**EXERCISE BRIEF**
Exercise in exact copying. Transcribe every entry that follows, word for word.

**PROVIDED RECORDS**

-----

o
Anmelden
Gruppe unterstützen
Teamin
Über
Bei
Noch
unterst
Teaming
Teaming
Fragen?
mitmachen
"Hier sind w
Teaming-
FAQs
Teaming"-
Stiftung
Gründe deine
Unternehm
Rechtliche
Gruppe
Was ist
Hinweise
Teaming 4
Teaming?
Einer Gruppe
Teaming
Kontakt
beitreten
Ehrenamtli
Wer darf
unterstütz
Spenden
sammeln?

-----

**RESPONSE TO THE EXERCISE**
o
Anmelden
Gruppe unterstützen
Teamin
Über
Bei
Noch
unterst
Teaming
Teaming
Fragen?
mitmachen
"Hier sind w
Teaming-
FAQs
Teaming"-
Stiftung
Gründe deine
Unternehm
Rechtliche
Gruppe
Was ist
Hinweise
Teaming 4
Teaming?
Einer Gruppe
Teaming
Kontakt
beitreten
Ehrenamtli
Wer darf
unterstütz
Spenden
sammeln?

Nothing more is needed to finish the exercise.